One of the main problems these services have is the quality of the contributions and proof (in the form of documentation) provided. There’s a garbage-in-garbage-out threat that looms over each relationship in the shared family tree. You and your cousins who are contributing might have a very careful methodology for disambiguating and proving the facts behind particular family member records with documentation, but there are others who may not be as careful.
The result? Uncertainty, duplication of effort, and a lot of research that gets wasted when users follow false paths in what’s supposed to be their tree too.
All feedback loops aren’t created equal
Human-to-human feedback loops are ubiquitous. New workers learn from veteran co-workers. Children learn from parents. Younger siblings learn from older siblings and friends.
If this knowledge were more broadly shared with well-designed human-to-machine feedback loops, machines and many more people could both benefit.
There are three kinds of feedback loops:
- Virtuous: the kind that provides lasting benefits to the system and the users and other beneficiaries of the system.
- Neutral: the kind that doesn’t really have any lasting effect one way or the other.
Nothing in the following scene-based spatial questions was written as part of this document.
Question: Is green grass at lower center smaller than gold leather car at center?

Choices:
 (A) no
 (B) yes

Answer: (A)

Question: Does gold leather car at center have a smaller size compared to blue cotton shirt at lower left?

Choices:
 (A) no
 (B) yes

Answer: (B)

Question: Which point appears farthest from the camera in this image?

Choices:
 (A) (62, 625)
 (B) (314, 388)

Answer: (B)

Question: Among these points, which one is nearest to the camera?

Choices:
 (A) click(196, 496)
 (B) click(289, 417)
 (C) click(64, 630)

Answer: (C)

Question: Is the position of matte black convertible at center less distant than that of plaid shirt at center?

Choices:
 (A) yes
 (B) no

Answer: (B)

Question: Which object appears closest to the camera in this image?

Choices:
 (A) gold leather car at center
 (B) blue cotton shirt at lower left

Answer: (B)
- Degenerative: The kind that undermines the goals of maintaining the system or contributes to the breakdown of the system.
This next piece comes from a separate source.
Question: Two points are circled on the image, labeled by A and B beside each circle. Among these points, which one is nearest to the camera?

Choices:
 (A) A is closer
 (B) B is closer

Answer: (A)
The best parts of the media ecosystem function as a means of information sharing and refinement–dynamic, evolving and virtuous feedback loops.
In a virtuous human-machine feedback loop, data improvement is the result. Remember that raw data is at the bottom of the knowledge pyramid. Humans inside the loop work with machines on a single or multiple domains to build a form of organically growing knowledge. Knowledge contains insights. At the top of the pyramid is actionable knowledge.
Revisiting the feedback loop: Second-order cybernetics
Back in 1976, Gregory Bateson, Margaret Mead and Stewart Brand got together to revisit Norbert Wiener’s feedback loop and discuss what they thought Wiener really meant. Brand later published an edited transcript of the conversation in his Co-Evolution Quarterly.
Initially, computer scientists after studying Wiener came up with a feedback loop design with the engineer outside the box. That’s how cybernetics was previously represented: a computer science-influenced input-output diagram with a single loop–the topmost diagram below.
Bateson suggested that Wiener intended that humans be represented in a second feedback loop. The bottommost diagram represents the dual-loop feedback the group in 1976 discussed.
Bateson’s summary: “What Wiener says is that you work on the whole picture and its properties. Now, there may be boxes inside here, like this of all sorts, but essentially your ecosystem, your organism-plus-environment, is to be considered as a single circuit.”
What’s the takeaway? The old computer science-influenced cybernetics model ignores the larger ecosystem, reinforcing provincial IT. By contrast, the dual-loop model includes humans from the larger ecosystem. Genealogy services echo this dual-loop model.
But unlike the current genealogy services industry, a desiloed, data-centric architecture approach wouldn’t have services in silos competing with one another. And feedback shouldn’t be limited by provincial IT assumptions.
As things stand today, most data scientists, focusing on one project at a time, unwittingly perpetuate overly limited feedback, guaranteeing that the work they’ll do will need to be redone, time and again. And the results of their efforts in any case will likely not be generalizable. Dual-loop or second order cybernetics with a knowledge graph foundation is a way to move beyond these limitations.